You just kind of do it. A few times were forced. Like I had to leave, so I figured it might as well be spectacular. But mostly, I just use impulsiveness and reckless faith in my own momentum to make leaps into the unknown. It hasn't always worked out (hence the having to leave) but I think even trauma teaches us something (if we can find the strength to claw our way out).

As for the SLC vicinity:
there are many off-ramps, but very few on-ramps. I was once stuck in Ogden for eight hours trying to find my way back onto the interstate. Six hours in Provo and I wasn't even trying to get lost that time. I actually cried at one point and tore the page for Provo out of my North American road map book in sheer frustration. Granted, this was before I lived my year in Utah and learned that they have a unique street system (don't trust Google Maps in that state), but I also asked for directions many times with no positive results.

Anyway, if you are traveling cross country and have to pass through, I would advise either stopping near the airport, or not stopping until you are well clear of the region.
...I did feel the same way most of my life but I suppose it only works when you continue to enjoy the experience. I don't feel as much magic or excitement in it anymore. It's lost its shine, so the draw isn't there as much; even in thinking about it I assume I'll soon feel bored, tired or sad, making the whole thing as pointless as anything else*. Sometimes it comes back and that's nice and exciting. Being able to enjoy things without thinking away their worth is good. I'm not sure how to make it happen. Perhaps you have more energy than us and that's how you've managed to sustain the interest/wonder/excitement/whatever it is that compels you to do this...
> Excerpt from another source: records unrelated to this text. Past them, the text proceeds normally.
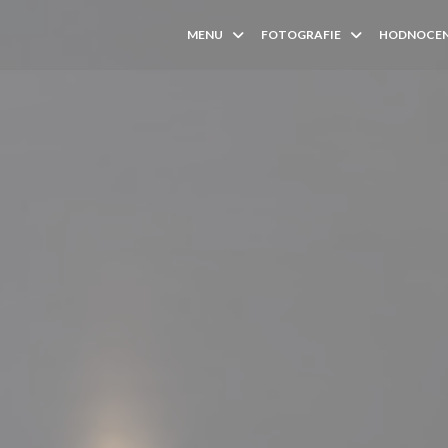
MENU
FOTOGRAFIE
HODNOCEN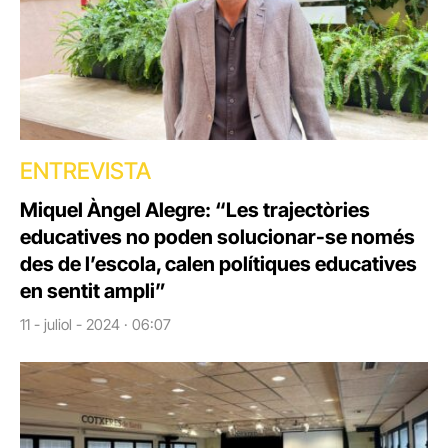
ENTREVISTA
Miquel Àngel Alegre: “Les trajectòries
educatives no poden solucionar-se només
des de l’escola, calen polítiques educatives
en sentit ampli”
11 - juliol - 2024 · 06:07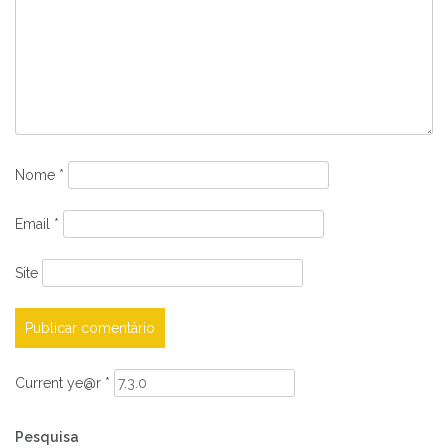
Nome
*
Email
*
Site
Current ye@r
*
Pesquisa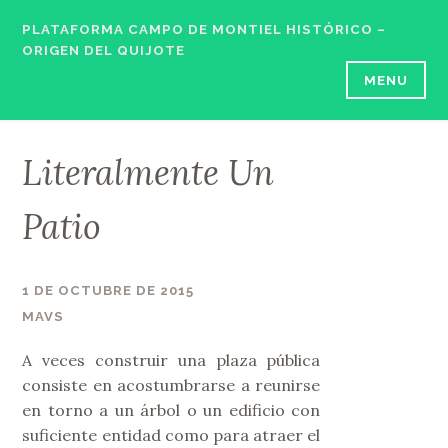
Skip
PLATAFORMA CAMPO DE MONTIEL HISTÓRICO –
to
ORIGEN DEL QUIJOTE
content
MENU
Literalmente Un
Patio
1 DE OCTUBRE DE 2015
MAVS
A veces construir una plaza pública
consiste en acostumbrarse a reunirse
en torno a un árbol o un edificio con
suficiente entidad como para atraer el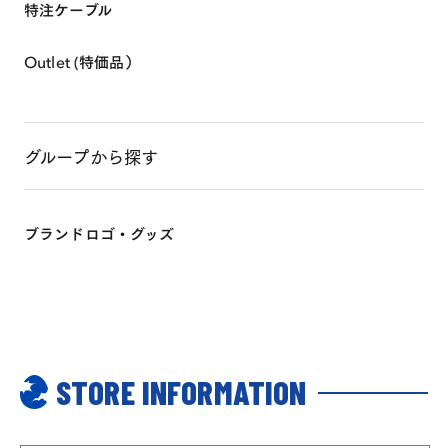
特注ケーブル
Outlet (特価品）
グループから探す
ブランドロゴ・グッズ
STORE INFORMATION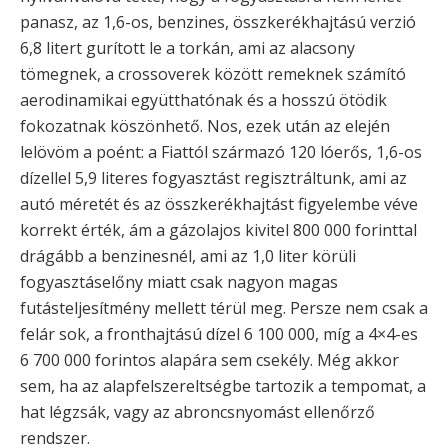
panasz, az 1,6-os, benzines, összkerékhajtású verzió
6,8 litert gurított le a torkán, ami az alacsony
tömegnek, a crossoverek között remeknek számító
aerodinamikai együtthatónak és a hosszú ötödik
fokozatnak köszönhető. Nos, ezek után az elején
lelövöm a poént: a Fiattól származó 120 lóerős, 1,6-os
dízellel 5,9 literes fogyasztást regisztráltunk, ami az
autó méretét és az összkerékhajtást figyelembe véve
korrekt érték, ám a gázolajos kivitel 800 000 forinttal
drágább a benzinesnél, ami az 1,0 liter körüli
fogyasztáselőny miatt csak nagyon magas
futásteljesítmény mellett térül meg. Persze nem csak a
felár sok, a fronthajtású dízel 6 100 000, míg a 4×4-es
6 700 000 forintos alapára sem csekély. Még akkor
sem, ha az alapfelszereltségbe tartozik a tempomat, a
hat légzsák, vagy az abroncsnyomást ellenőrző
rendszer.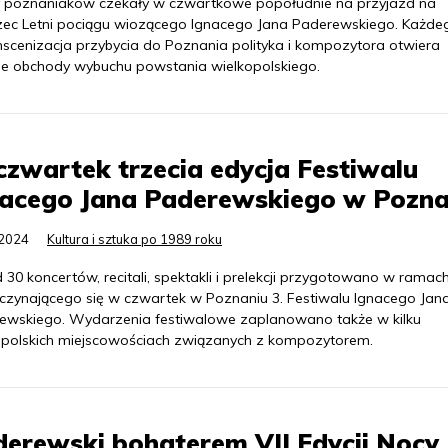
 poznaniaków czekały w czwartkowe popołudnie na przyjazd na
ec Letni pociągu wiozącego Ignacego Jana Paderewskiego. Każde
inscenizacja przybycia do Poznania polityka i kompozytora otwiera
e obchody wybuchu powstania wielkopolskiego.
zwartek trzecia edycja Festiwalu
nacego Jana Paderewskiego w Pozna
.2024
Kultura i sztuka po 1989 roku
30 koncertów, recitali, spektakli i prelekcji przygotowano w ramac
czynającego się w czwartek w Poznaniu 3. Festiwalu Ignacego Jan
ewskiego. Wydarzenia festiwalowe zaplanowano także w kilku
opolskich miejscowościach związanych z kompozytorem.
erewski bohaterem VII Edycji Nocy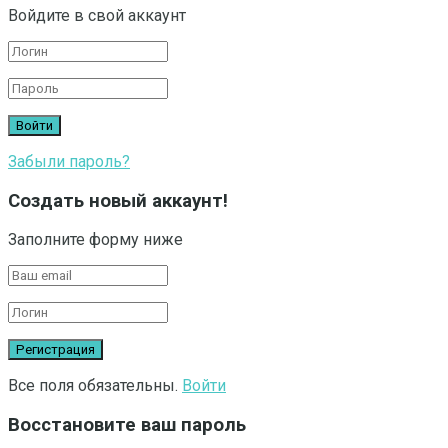
Войдите в свой аккаунт
Забыли пароль?
Создать новый аккаунт!
Заполните форму ниже
Все поля обязательны.
Войти
Восстановите ваш пароль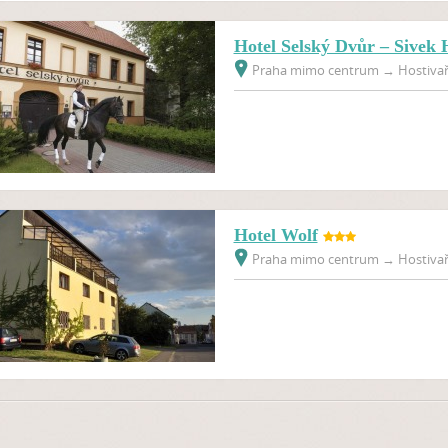
Hotel Selský Dvůr – Sivek 
Praha mimo centrum
→
Hostivař
Hotel Wolf
Praha mimo centrum
→
Hostivař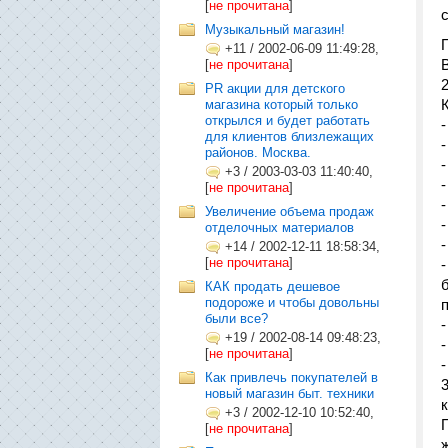
[
не прочитана
]
Музыкальный магазин!
+11
/
2002-06-09 11:49:28,
[
не прочитана
]
PR акции для детского
магазина который только
открылся и будет работать
для клиентов близлежащих
районов. Москва.
+3
/
2003-03-03 11:40:40,
[
не прочитана
]
-
Увеличение объема продаж
отделочных материалов
+14
/
2002-12-11 18:58:34,
[
не прочитана
]
КАК продать дешевое
подороже и чтобы довольны
были все?
+19
/
2002-08-14 09:48:23,
-
[
не прочитана
]
-
Как привлечь покупателей в
новый магазин быт. техники
+3
/
2002-12-10 10:52:40,
[
не прочитана
]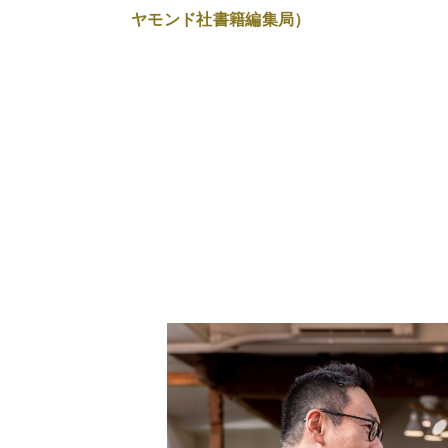
ヤモンド社書籍編集局）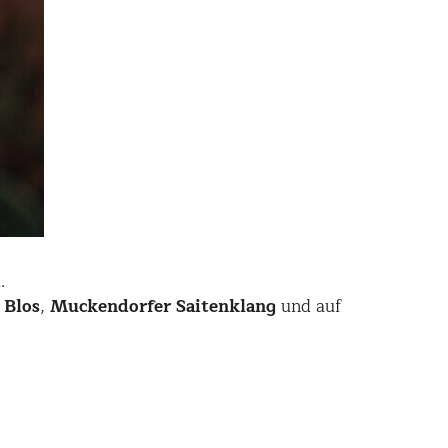
.
 Blos
,
Muckendorfer Saitenklang
und auf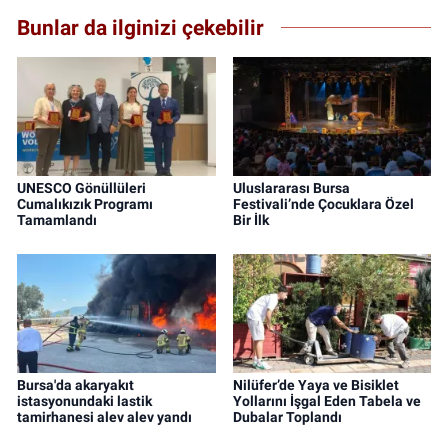
Bunlar da ilginizi çekebilir
UNESCO Gönüllüleri
Uluslararası Bursa
Cumalıkızık Programı
Festivali’nde Çocuklara Özel
Tamamlandı
Bir İlk
Bursa'da akaryakıt
Nilüfer’de Yaya ve Bisiklet
istasyonundaki lastik
Yollarını İşgal Eden Tabela ve
tamirhanesi alev alev yandı
Dubalar Toplandı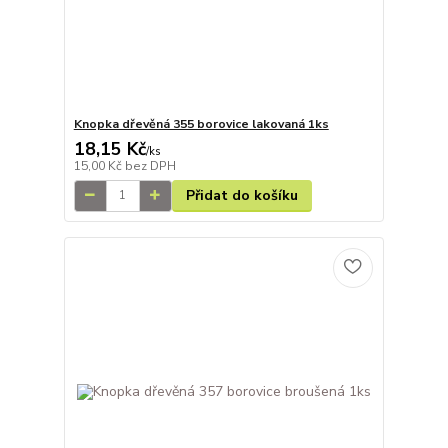
Knopka dřevěná 355 borovice lakovaná 1ks
18,15 Kč
/
ks
15,00 Kč
bez DPH
Přidat do košíku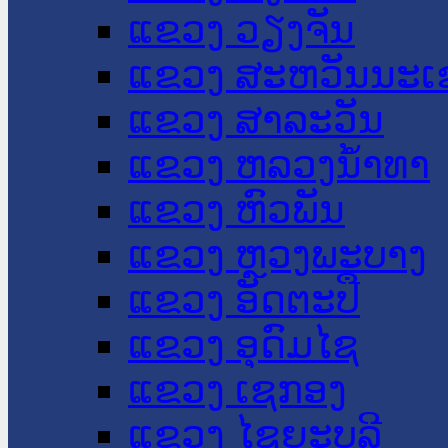
ແຂວງ ວຽງຈັນ
ແຂວງ ສະຫວັນນະເ
ແຂວງ ສາລະວັນ
ແຂວງ ຫລວງນໍ້າທາ
ແຂວງ ຫົວພັນ
ແຂວງ ຫຼວງພະບາງ
ແຂວງ ອັດຕະປື
ແຂວງ ອຸດົມໄຊ
ແຂວງ ເຊກອງ
ແຂວງ ໄຊຍະບູລີ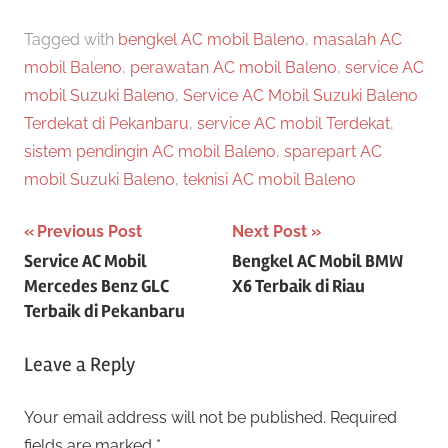
Tagged with
bengkel AC mobil Baleno
,
masalah AC
mobil Baleno
,
perawatan AC mobil Baleno
,
service AC
mobil Suzuki Baleno
,
Service AC Mobil Suzuki Baleno
Terdekat di Pekanbaru
,
service AC mobil Terdekat
,
sistem pendingin AC mobil Baleno
,
sparepart AC
mobil Suzuki Baleno
,
teknisi AC mobil Baleno
Post
Previous Post
Next Post
Service AC Mobil
Bengkel AC Mobil BMW
navigation
Mercedes Benz GLC
X6 Terbaik di Riau
Terbaik di Pekanbaru
Leave a Reply
Your email address will not be published.
Required
fields are marked
*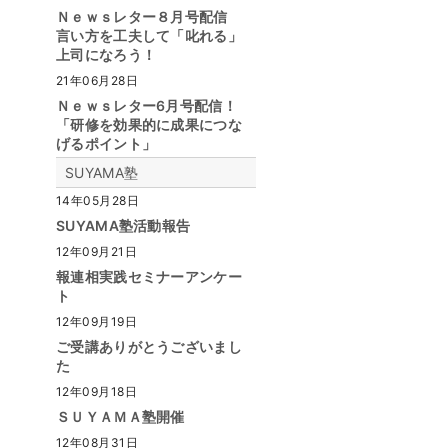
Ｎｅｗｓレター８月号配信
言い方を工夫して「叱れる」
上司になろう！
21年06月28日
Ｎｅｗｓレター6月号配信！
「研修を効果的に成果につな
げるポイント」
SUYAMA塾
14年05月28日
SUYAMA塾活動報告
12年09月21日
報連相実践セミナーアンケー
ト
12年09月19日
ご受講ありがとうございまし
た
12年09月18日
ＳＵＹＡＭＡ塾開催
12年08月31日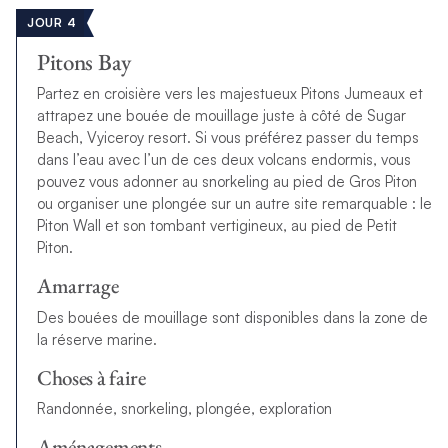
JOUR 4
Pitons Bay
Partez en croisière vers les majestueux Pitons Jumeaux et
attrapez une bouée de mouillage juste à côté de Sugar
Beach, Vyiceroy resort. Si vous préférez passer du temps
dans l’eau avec l’un de ces deux volcans endormis, vous
pouvez vous adonner au snorkeling au pied de Gros Piton
ou organiser une plongée sur un autre site remarquable : le
Piton Wall et son
tombant vertigineux, au pied de Petit
Piton.
Amarrage
Des bouées de mouillage sont disponibles dans la zone de
la réserve marine.
Choses à faire
Randonnée, snorkeling, plongée, exploration
Aménagements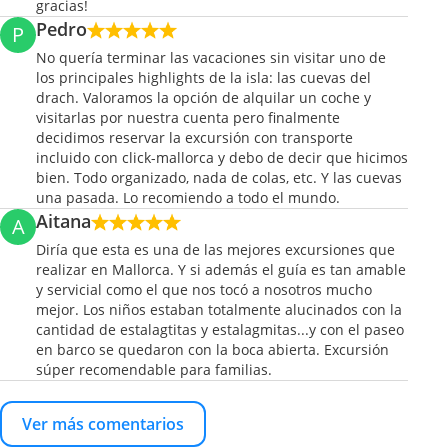
gracias!
Pedro
P
No quería terminar las vacaciones sin visitar uno de
los principales highlights de la isla: las cuevas del
drach. Valoramos la opción de alquilar un coche y
visitarlas por nuestra cuenta pero finalmente
decidimos reservar la excursión con transporte
incluido con click-mallorca y debo de decir que hicimos
bien. Todo organizado, nada de colas, etc. Y las cuevas
una pasada. Lo recomiendo a todo el mundo.
Aitana
A
Diría que esta es una de las mejores excursiones que
realizar en Mallorca. Y si además el guía es tan amable
y servicial como el que nos tocó a nosotros mucho
mejor. Los niños estaban totalmente alucinados con la
cantidad de estalagtitas y estalagmitas...y con el paseo
en barco se quedaron con la boca abierta. Excursión
súper recomendable para familias.
Ver más comentarios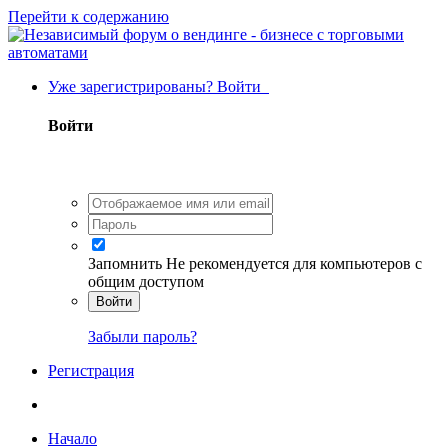
Перейти к содержанию
Уже зарегистрированы? Войти
Войти
Запомнить
Не рекомендуется для компьютеров с
общим доступом
Войти
Забыли пароль?
Регистрация
Начало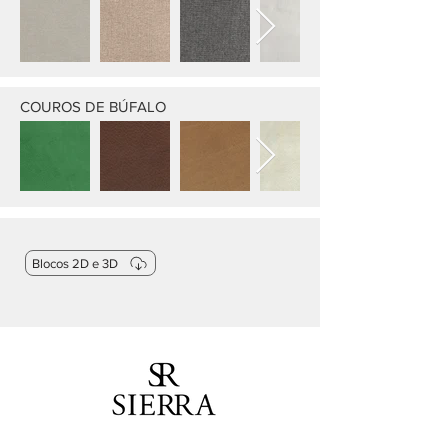
COUROS DE BÚFALO
Blocos 2D e 3D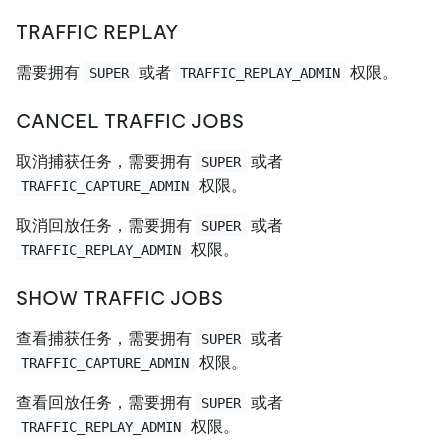
TRAFFIC REPLAY
需要拥有
或者
权限。
SUPER
TRAFFIC_REPLAY_ADMIN
CANCEL TRAFFIC JOBS
取消捕获任务，需要拥有
或者
SUPER
权限。
TRAFFIC_CAPTURE_ADMIN
取消回放任务，需要拥有
或者
SUPER
权限。
TRAFFIC_REPLAY_ADMIN
SHOW TRAFFIC JOBS
查看捕获任务，需要拥有
或者
SUPER
权限。
TRAFFIC_CAPTURE_ADMIN
查看回放任务，需要拥有
或者
SUPER
权限。
TRAFFIC_REPLAY_ADMIN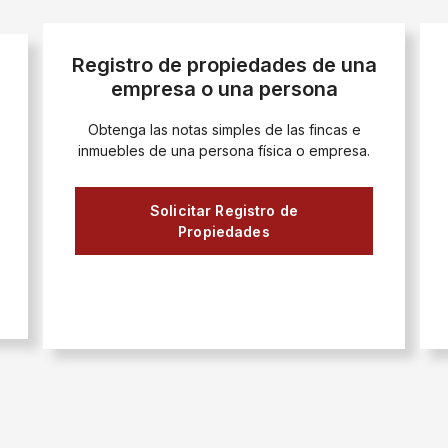
Registro de propiedades de una
empresa o una persona
Obtenga las notas simples de las fincas e
inmuebles de una persona física o empresa.
Solicitar Registro de
Propiedades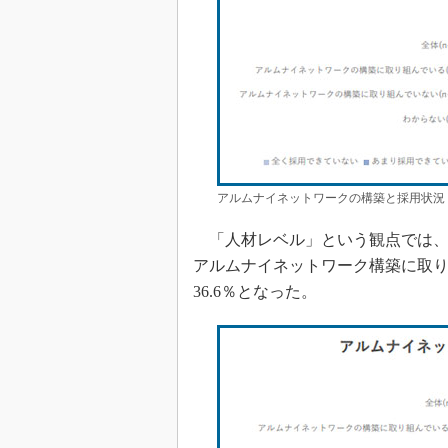
アルムナイネットワークの構築と採用状況
「人材レベル」という観点では、
アルムナイネットワーク構築に取り
36.6％となった。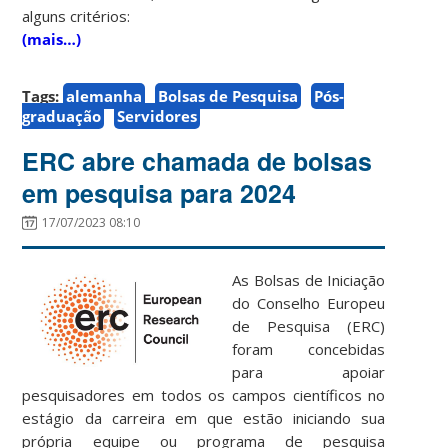
alguns critérios:
(mais…)
Tags:
alemanha
Bolsas de Pesquisa
Pós-
graduação
Servidores
ERC abre chamada de bolsas
em pesquisa para 2024
17/07/2023 08:10
As Bolsas de Iniciação
do Conselho Europeu
de Pesquisa (ERC)
foram concebidas
para apoiar
pesquisadores em todos os campos científicos no
estágio da carreira em que estão iniciando sua
própria equipe ou programa de pesquisa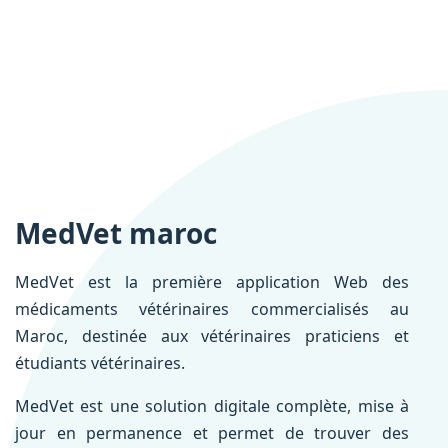
MedVet maroc
MedVet est la première application Web des
médicaments vétérinaires commercialisés au
Maroc, destinée aux vétérinaires praticiens et
étudiants vétérinaires.
MedVet est une solution digitale complète, mise à
jour en permanence et permet de trouver des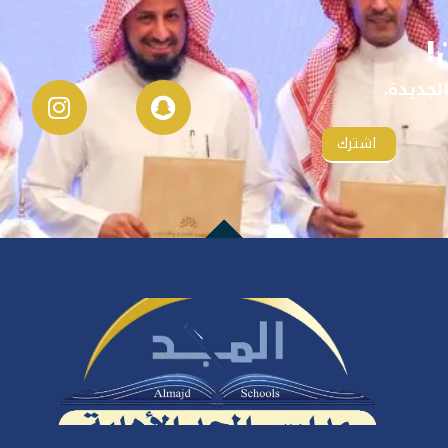
!
لجديدة.
اشترك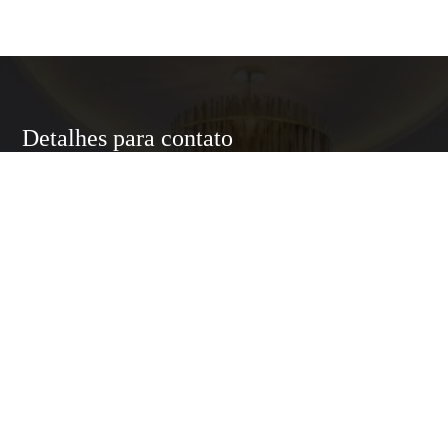
Detalhes para contato
EQUIPE LUXURY HOME
WhatsApp
(11) 95174-5437
E-mail
ANNELUXURYHOMESP@GMAIL.COM
Entre em Contato
Nome
E-mail
Telefone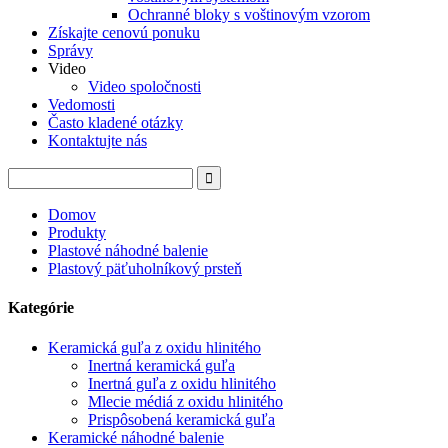
Ochranné bloky s voštinovým vzorom
Získajte cenovú ponuku
Správy
Video
Video spoločnosti
Vedomosti
Často kladené otázky
Kontaktujte nás
Domov
Produkty
Plastové náhodné balenie
Plastový päťuholníkový prsteň
Kategórie
Keramická guľa z oxidu hlinitého
Inertná keramická guľa
Inertná guľa z oxidu hlinitého
Mlecie médiá z oxidu hlinitého
Prispôsobená keramická guľa
Keramické náhodné balenie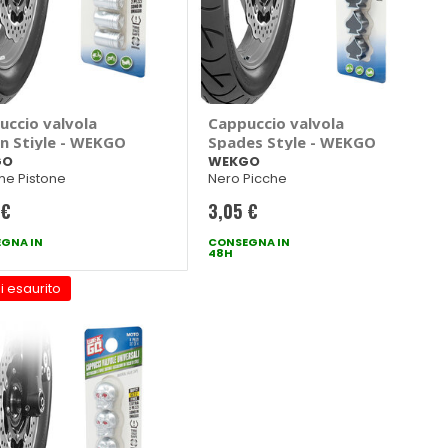
uccio valvola
Cappuccio valvola
on Stiyle - WEKGO
Spades Style - WEKGO
GO
WEKGO
e Pistone
Nero Picche
 €
3,05 €
GNA IN
CONSEGNA IN
48H
i esaurito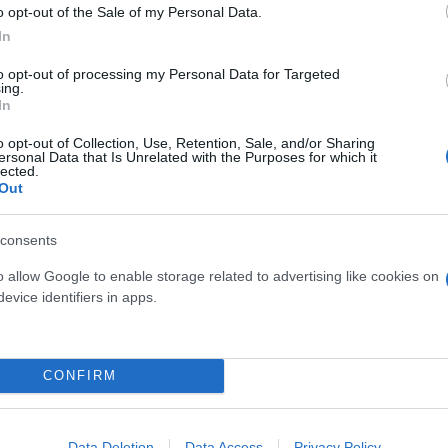
o opt-out of the Sale of my Personal Data.
In
to opt-out of processing my Personal Data for Targeted
ing.
In
o opt-out of Collection, Use, Retention, Sale, and/or Sharing
ersonal Data that Is Unrelated with the Purposes for which it
lected.
Out
consents
o allow Google to enable storage related to advertising like cookies on
evice identifiers in apps.
CONFIRM
Data Deletion
Data Access
Privacy Policy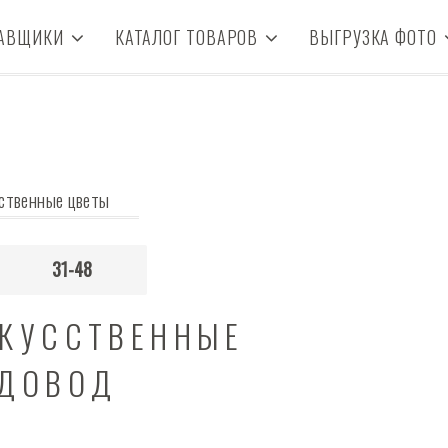
АВЩИКИ
КАТАЛОГ ТОВАРОВ
ВЫГРУЗКА ФОТО
ственные цветы
31-48
СКУССТВЕННЫЕ
ДОВОД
At about what age did this disillusionment occur?
If the wandering were rooted in an inability to feel comfortable in any place, rather than a desire to explore, that'd suck. You wouldn't be able to feel good settling *or* looking around!
I really don't feel comfortable anywhere, but I have found a very good match in my current spouse, so the feeling has ebbed a bit. Now, I just try to convince him to up and disappear with me. He's made two moves with me, but only one was 1000+ miles.